### ЗАДАНИЯ К УПРАЖНЕНИЮ
A) Ответьте по отрывку о Херсонесском аэродроме на вопросы:
(i) Кто был командиром 20-й авиационной базы?
(ii) Чем засыпали капониры сверху?
(iii) Сколько снарядов было выпущено по аэродрому только за 24 июня?
B) Перепечатайте без изменений часть отрывка о Херсонесском аэродроме, которая начинается со слов "Аэродромные команды, несмотря" и заканчивается словами "повредить колеса самолетов.".
C) Продолжите отрывок о Херсонесском аэродроме, начав сразу после его последнего предложения.

━━━━━ ОТРЫВОК

Херсонесский аэродром был единственным действующим в те дни. С первого и до последнего дня осады Севастополя не прекращалась его работа. В начальный период обороны на аэродроме самоотверженно трудились и жители Севастополя. Но главная тяжесть обеспечения боевой деятельности авиации Черноморского флота ложилась на аэродромные инженерные части инженер-майора В. В. Казанского и личный состав 20-й авиационной базы, командиром которой был И. Н. Губкин. Личный состав, не считаясь с трудностями и большим риском, делал все, что было возможно. Под огнем противника расчищали и расширяли аэродром, сооружали прочные укрытия для самолетов, так называемые капониры, которые засыпали сверху полуметровым слоем камня. Только прямое попадание бомбы или крупного снаряда выводило такой капонир из строя. Обслуживавшие аэродром воины рыли подземные склады, строили надежные сооружения, убежища для командных пунктов, для летно-технического состава, грейдерами и катками равняли летное поле, подвозили боеприпас и горючее самолетам.
Часто появлялся на летном поле комиссар базы Илларион Терентьевич Лукьянов. Он всегда приходил туда, где было трудно, и часто сам включался в любую работу. Когда на аэродроме узнали, что комиссар после второго за июнь ранения снова отказался от госпитализации, отношение подчиненных к Лукьянову стало еще более душевным, бережным.
Приземлившиеся на Херсонесе самолеты приходилось сразу же заводить в капониры, чтобы уберечь машины от обстрела и бомбежки. Только за 24 июня по аэродрому было выпущено за сутки 1230 снарядов и сброшено до 200 бомб. Бомбы и снаряды не только выводили из строя самолеты, людей, но так портили летное поле, что взлетать и садиться после обстрела летчики не могли.
Аэродромные команды, несмотря на артиллерийский обстрел и патрулирование мессершмиттов, обозначали пригодную для взлета полосу, заравнивали воронки, убирали многочисленные осколки, которые могли повредить колеса самолетов.

━━━━━━━━━━
━━━━━ ИМЕЮЩИЕСЯ ДАННЫЕ

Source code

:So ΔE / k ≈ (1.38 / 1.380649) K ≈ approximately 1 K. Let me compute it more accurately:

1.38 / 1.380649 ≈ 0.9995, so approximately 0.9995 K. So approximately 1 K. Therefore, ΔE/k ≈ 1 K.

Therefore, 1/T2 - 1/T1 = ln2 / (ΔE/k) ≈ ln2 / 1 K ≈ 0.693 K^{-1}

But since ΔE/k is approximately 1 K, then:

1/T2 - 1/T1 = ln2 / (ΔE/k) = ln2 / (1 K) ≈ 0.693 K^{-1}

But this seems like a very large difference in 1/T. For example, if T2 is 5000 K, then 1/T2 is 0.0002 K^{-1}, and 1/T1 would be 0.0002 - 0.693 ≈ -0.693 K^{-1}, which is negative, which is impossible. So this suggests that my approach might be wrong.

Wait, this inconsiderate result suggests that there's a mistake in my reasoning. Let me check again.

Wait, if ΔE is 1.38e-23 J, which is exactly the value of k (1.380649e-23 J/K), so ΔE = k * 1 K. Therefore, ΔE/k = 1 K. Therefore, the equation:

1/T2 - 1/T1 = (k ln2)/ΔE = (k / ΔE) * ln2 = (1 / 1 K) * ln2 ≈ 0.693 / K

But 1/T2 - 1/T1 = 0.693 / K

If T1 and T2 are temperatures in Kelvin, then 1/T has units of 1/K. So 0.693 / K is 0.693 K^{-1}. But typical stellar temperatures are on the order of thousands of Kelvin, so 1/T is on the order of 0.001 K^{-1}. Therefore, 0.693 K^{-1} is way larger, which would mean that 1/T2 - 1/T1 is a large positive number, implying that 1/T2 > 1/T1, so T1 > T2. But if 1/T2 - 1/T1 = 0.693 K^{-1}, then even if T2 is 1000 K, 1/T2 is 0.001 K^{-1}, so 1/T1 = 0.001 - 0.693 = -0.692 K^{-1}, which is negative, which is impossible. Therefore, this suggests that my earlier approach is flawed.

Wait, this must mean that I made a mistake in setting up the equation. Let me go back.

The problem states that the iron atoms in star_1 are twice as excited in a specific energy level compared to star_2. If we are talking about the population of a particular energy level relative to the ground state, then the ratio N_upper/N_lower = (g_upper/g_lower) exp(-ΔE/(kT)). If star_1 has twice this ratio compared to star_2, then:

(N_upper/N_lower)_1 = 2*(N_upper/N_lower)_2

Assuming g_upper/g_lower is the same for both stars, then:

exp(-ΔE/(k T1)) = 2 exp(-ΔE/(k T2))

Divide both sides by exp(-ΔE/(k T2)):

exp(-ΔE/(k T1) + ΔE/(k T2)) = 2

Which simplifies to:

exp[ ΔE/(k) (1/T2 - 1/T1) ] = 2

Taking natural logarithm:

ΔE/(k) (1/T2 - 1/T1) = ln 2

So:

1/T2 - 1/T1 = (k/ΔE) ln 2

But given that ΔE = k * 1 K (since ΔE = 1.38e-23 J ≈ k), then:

━━━━━━━━━━

### ОТВЕТЫ К ЗАДАНИЯМ
A)
(i) И. Н. Губкин.
(ii) Полуметровым слоем камня.
(iii) 1230 снарядов.

B)
Аэродромные команды, несмотря на артиллерийский обстрел и патрулирование мессершмиттов, обозначали пригодную для взлета полосу, заравнивали воронки, убирали многочисленные осколки, которые могли повредить колеса самолетов.

C)
Рядом с аэродромом в укрытой от немцев лощине шла напряженная работа по ремонту машин. Самолетов было мало, и при взлете и посадке они получали больше повреждений, чем во время боя в воздухе. Основные авиамастерские в Круглой бухте немецкие бомбардировщики уничтожили еще 24 апреля 1942 года. Во время этого налета погиб замечательный человек и талантливый летчик, один из энтузиастов воздушнодесантных войск, командующий военно-воздушными силами Черноморского флота генерал-майор Герой Советского Союза Н. А. Остряков – было ему в ту пору 34 года…
До середины июня на аэродроме базировались самолеты бомбардировочной группы Пе-2, возглавляемые командиром 5-й эскадрильи капитаном И. Е. Корзуновым. Те два самолета, которые появились над израненным «Ташкентом» 27 июня, были из 5-й эскадрильи, один из них пилотировал прославленный летчик Корзунов. Свой боевой путь Иван Егорович начал с командира звена, участвовал в дерзких налетах на объекты противника, расположенные в глубоком тылу.
Целых полгода изо дня в день с аэродрома у Херсонесского маяка поднимались бомбардировщики, ведомые Корзуновым, и шли над опаленным, сжавшимся в стальной кулак Севастополем.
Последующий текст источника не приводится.